United Nations Secretary-General António Guterres arrived in Tokyo from New York in the evening of Tuesday, 7 August.
On Wednesday morning, 8 August, the Secretary-General was interviewed by the Japanese television broadcaster, NHK.
He then met with Prime Minister Shinzo Abe.
Speaking to the press afterwards, the Secretary-General said that his visit had a very special meaning, as he was in Japan to express his deep solidarity with the Japanese people who have experienced two atomic bombs. He also called Japan one of the United Nations most important partners, commending its efforts to promote peace and security, sustainable development and human rights.
The Secretary-General then flew to Nagasaki, where he visited Urakami Cathedral, a Catholic church which had been destroyed by the atomic bomb.
He was interviewed by Kyodo News before holding a meeting with the Mayors of Nagasaki and Hiroshima, as well as other local officials.
The Secretary-General also met with several hibakusha, survivors of the atomic bombings of Nagasaki and Hiroshima. He said afterwards that this was an unforgettable experience, adding that he would do everything in his power to support their message that there can be no more Hiroshimas and no more Nagasakis. We must make sure nuclear weapons are never used again, he said.
The Secretary-General began his day on Thursday, 9 August, with a breakfast meeting with Foreign Minister Taro Kono.
He visited the Nagasaki Atomic Bomb Museum, where he folded a paper crane with schoolchildren, and the National Peace Memorial Hall for the Atomic Bomb.
At a press conference, the Secretary-General said that he was deeply humbled and deeply impressed by the hibakusha. He expressed his admiration for the people of Nagasaki for their enormous resilience to build a vibrant community that is the city of today.
The Secretary-General then participated in the seventy-third Nagasaki Peace Ceremony, becoming the first United Nations Secretary-General to do so. In his remarks, he said that, sadly, 73 years on, fears of nuclear war are still with us. Millions of people live in a shadow cast by the dread of unthinkable carnage.

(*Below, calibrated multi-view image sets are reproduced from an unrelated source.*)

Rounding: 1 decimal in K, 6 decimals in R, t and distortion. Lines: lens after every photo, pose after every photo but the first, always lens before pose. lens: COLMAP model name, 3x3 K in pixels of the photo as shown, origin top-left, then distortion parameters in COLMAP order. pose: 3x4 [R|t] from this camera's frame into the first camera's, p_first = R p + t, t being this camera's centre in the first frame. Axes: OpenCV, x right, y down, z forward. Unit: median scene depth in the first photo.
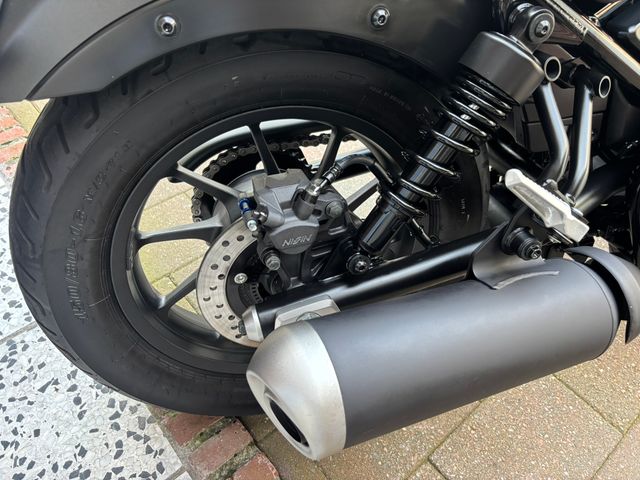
lens RADIAL K [[487.0, 0, 317.9], [0, 487.0, 239.4], [0, 0, 1]] dist [0.045233, -0.055548]
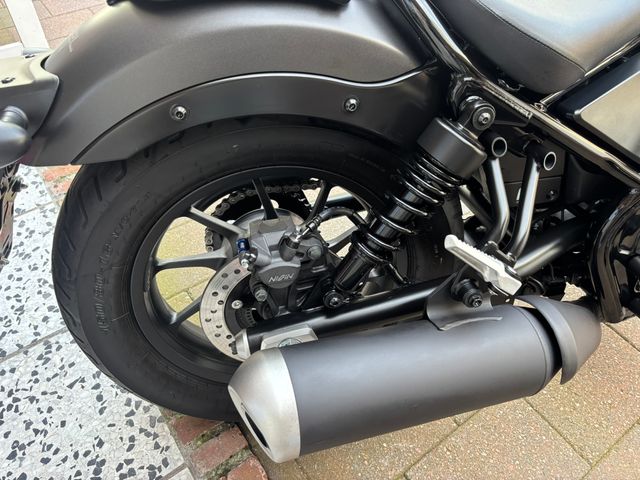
lens RADIAL K [[482.6, 0, 315.9], [0, 482.6, 236.5], [0, 0, 1]] dist [0.050045, -0.055586]
pose [[0.996498, 0.050064, -0.066978, 0.103725], [-0.051903, 0.998313, -0.026012, -0.064945], [0.065562, 0.029397, 0.997415, -0.164373]]
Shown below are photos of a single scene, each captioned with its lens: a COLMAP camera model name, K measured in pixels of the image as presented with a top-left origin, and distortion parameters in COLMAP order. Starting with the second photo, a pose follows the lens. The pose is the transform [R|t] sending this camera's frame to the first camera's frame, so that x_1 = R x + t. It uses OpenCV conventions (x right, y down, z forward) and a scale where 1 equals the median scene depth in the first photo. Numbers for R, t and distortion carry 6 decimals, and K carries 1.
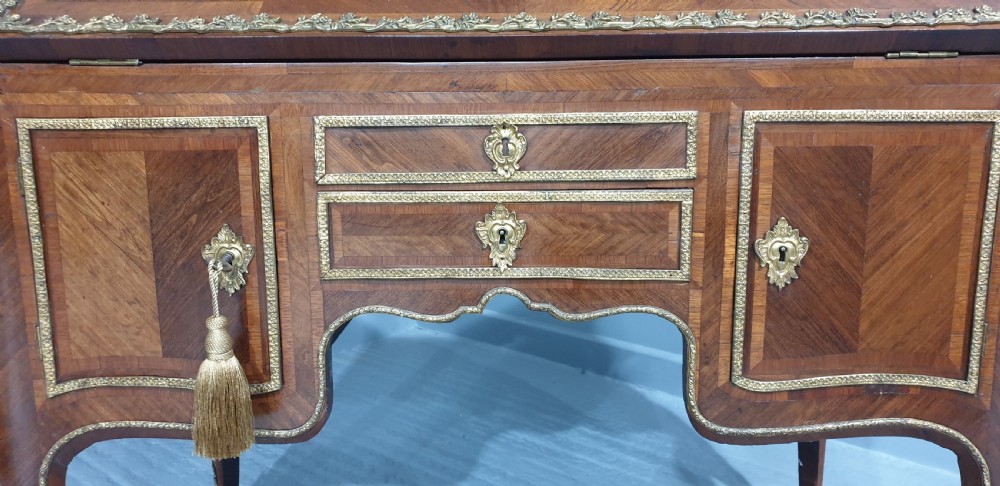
lens RADIAL K [[830.3, 0, 506.5], [0, 830.3, 228.6], [0, 0, 1]] dist [0.021247, 0.000073]
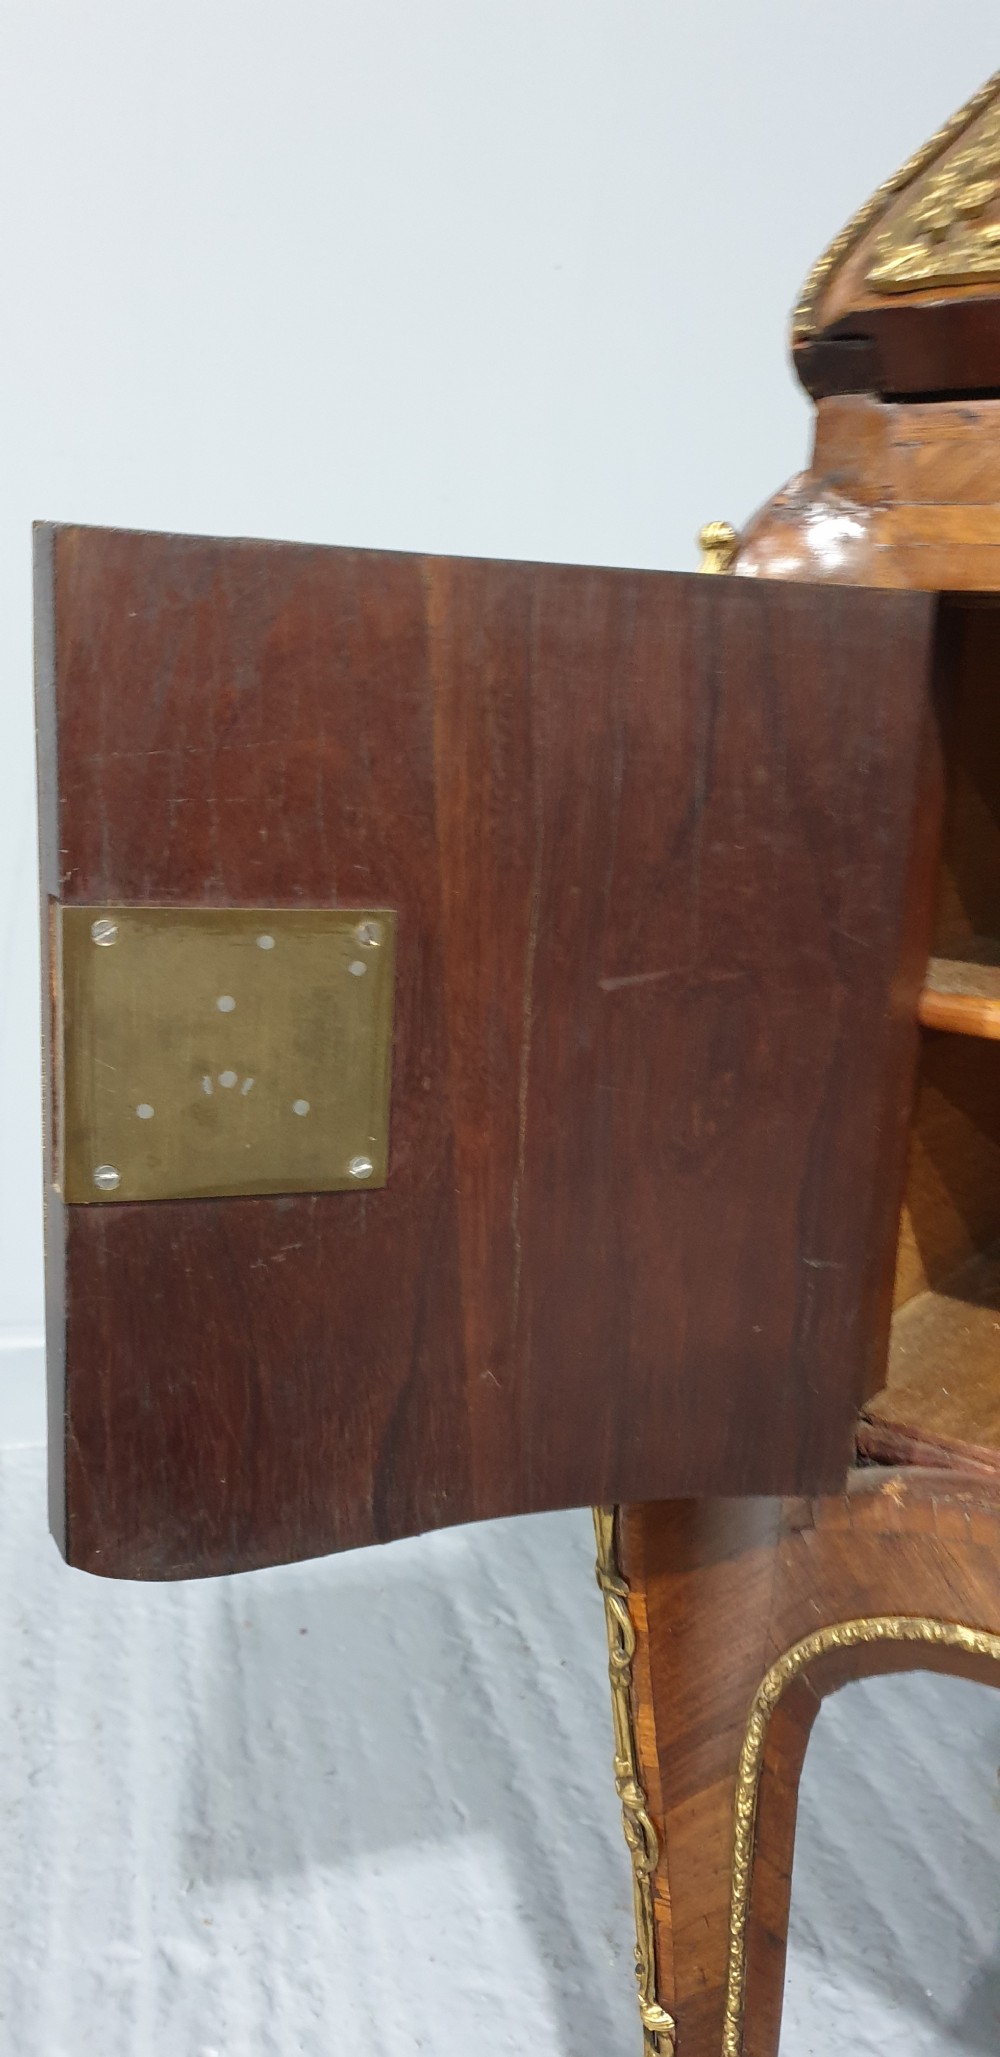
lens RADIAL K [[1631.6, 0, 507.3], [0, 1631.6, 1052.5], [0, 0, 1]] dist [0.072408, -0.105029]
pose [[0.823772, 0.186016, -0.535535, -0.365390], [-0.168056, 0.982303, 0.082692, 0.006378], [0.541439, 0.021880, 0.840455, 0.432842]]
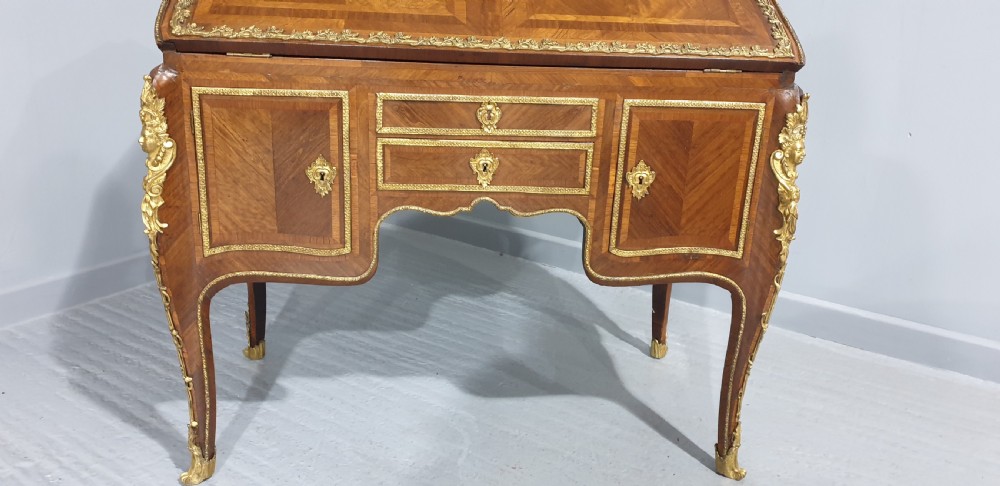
lens RADIAL K [[794.4, 0, 501.0], [0, 794.4, 231.9], [0, 0, 1]] dist [0.115151, -0.184527]
pose [[0.992049, 0.013229, 0.125152, -0.179365], [-0.029200, 0.991518, 0.126650, -0.067729], [-0.122415, -0.129298, 0.984021, -0.660187]]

The Secretary-General said that the total elimination of nuclear weapons remains the highest disarmament priority of the United Nations. He added: “Let Nagasaki and Hiroshima remind us to put peace first every day; to work on conflict prevention and resolution, reconciliation and dialogue; and to tackle the roots of conflict and violence.” (See Press Release SG/SM/19160.)
The Secretary-General returned to New York on Thursday evening.